INFORMATION GIVEN:
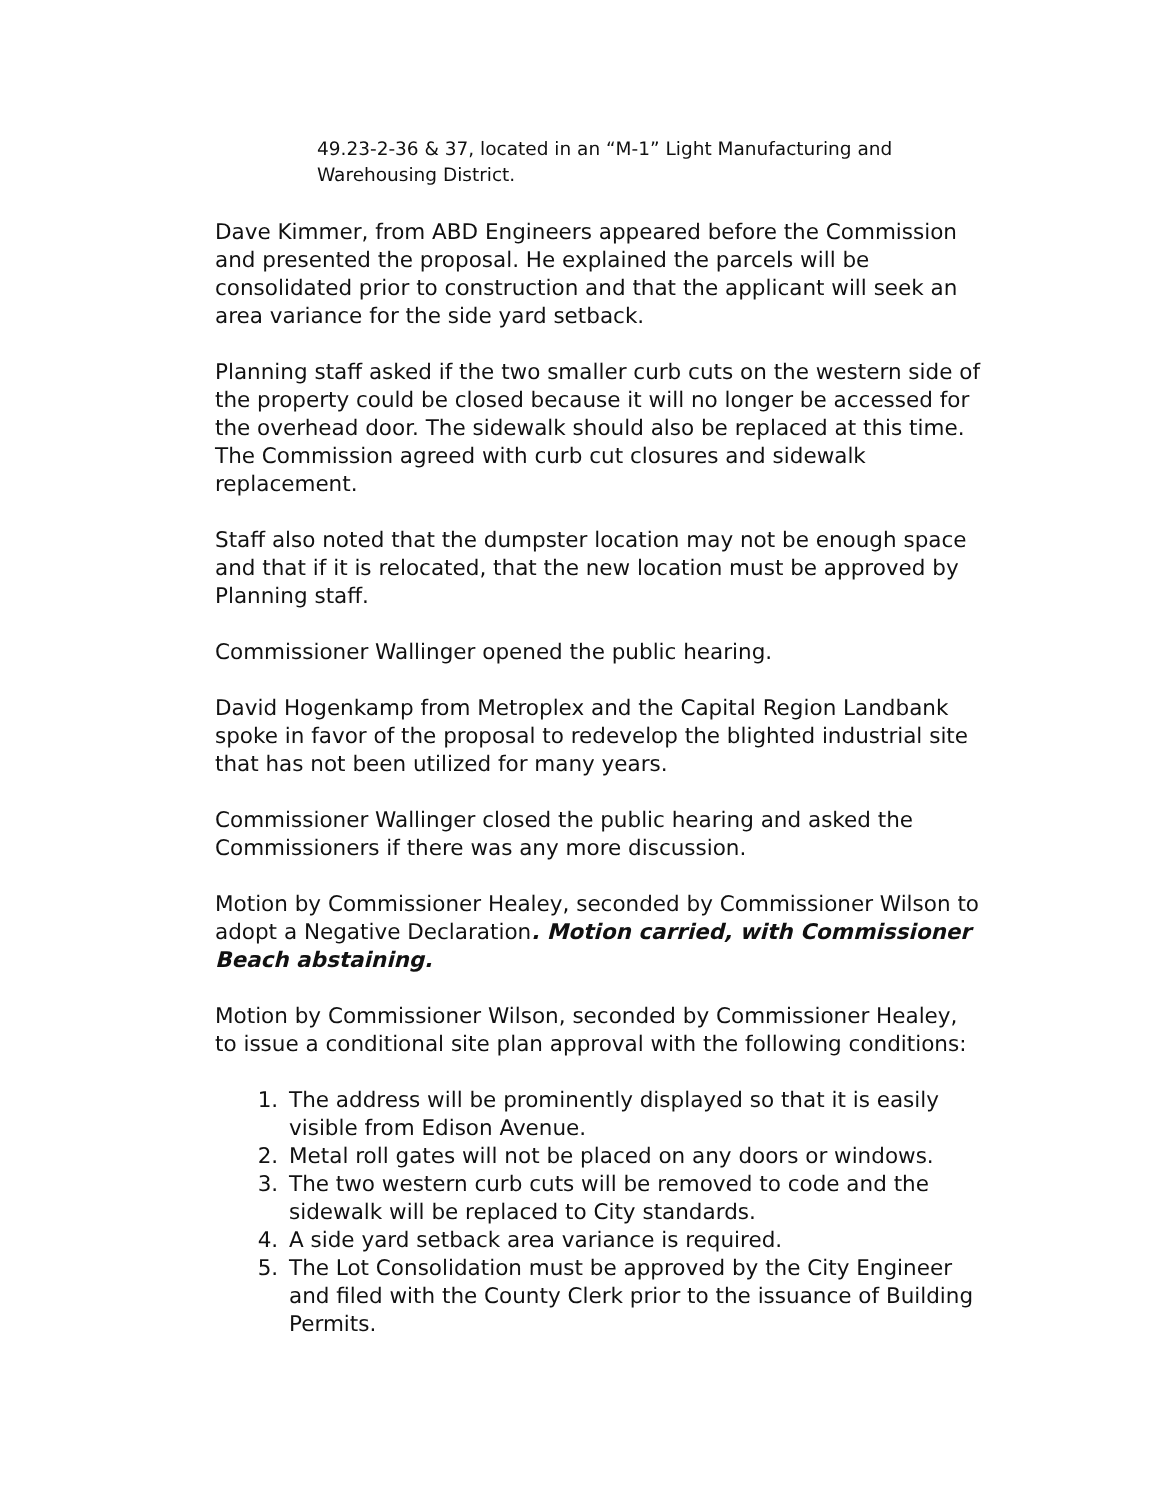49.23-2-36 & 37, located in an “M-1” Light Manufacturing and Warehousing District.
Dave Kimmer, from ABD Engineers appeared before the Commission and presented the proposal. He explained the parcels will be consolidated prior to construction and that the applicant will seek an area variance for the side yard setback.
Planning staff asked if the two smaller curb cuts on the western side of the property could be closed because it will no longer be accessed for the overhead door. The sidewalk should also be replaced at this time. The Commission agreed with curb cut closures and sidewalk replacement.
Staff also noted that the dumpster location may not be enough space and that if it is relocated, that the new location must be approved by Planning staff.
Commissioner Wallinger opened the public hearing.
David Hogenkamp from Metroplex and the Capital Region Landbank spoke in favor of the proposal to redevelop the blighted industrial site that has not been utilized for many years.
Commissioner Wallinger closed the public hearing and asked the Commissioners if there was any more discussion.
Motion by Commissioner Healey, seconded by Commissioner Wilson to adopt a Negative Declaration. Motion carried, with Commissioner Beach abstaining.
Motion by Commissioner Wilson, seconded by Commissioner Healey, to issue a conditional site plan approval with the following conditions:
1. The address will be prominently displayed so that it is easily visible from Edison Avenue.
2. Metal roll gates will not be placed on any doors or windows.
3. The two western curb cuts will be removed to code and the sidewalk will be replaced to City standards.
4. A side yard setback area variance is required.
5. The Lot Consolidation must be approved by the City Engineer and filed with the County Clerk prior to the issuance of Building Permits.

--

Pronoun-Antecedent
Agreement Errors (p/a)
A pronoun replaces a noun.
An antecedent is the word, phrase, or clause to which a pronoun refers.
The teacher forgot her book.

PROBLEM TO WORK ON: Take the entries above and copy exactly the lines starting at the one with "49.23-2-36 & 37, located" and ending at the one with "1. The address"; nothing outside that span, and no pictures.

RESULT OF THE TASK:
49.23-2-36 & 37, located in an “M-1” Light Manufacturing and Warehousing District.
Dave Kimmer, from ABD Engineers appeared before the Commission and presented the proposal. He explained the parcels will be consolidated prior to construction and that the applicant will seek an area variance for the side yard setback.
Planning staff asked if the two smaller curb cuts on the western side of the property could be closed because it will no longer be accessed for the overhead door. The sidewalk should also be replaced at this time. The Commission agreed with curb cut closures and sidewalk replacement.
Staff also noted that the dumpster location may not be enough space and that if it is relocated, that the new location must be approved by Planning staff.
Commissioner Wallinger opened the public hearing.
David Hogenkamp from Metroplex and the Capital Region Landbank spoke in favor of the proposal to redevelop the blighted industrial site that has not been utilized for many years.
Commissioner Wallinger closed the public hearing and asked the Commissioners if there was any more discussion.
Motion by Commissioner Healey, seconded by Commissioner Wilson to adopt a Negative Declaration. Motion carried, with Commissioner Beach abstaining.
Motion by Commissioner Wilson, seconded by Commissioner Healey, to issue a conditional site plan approval with the following conditions:
1. The address will be prominently displayed so that it is easily visible from Edison Avenue.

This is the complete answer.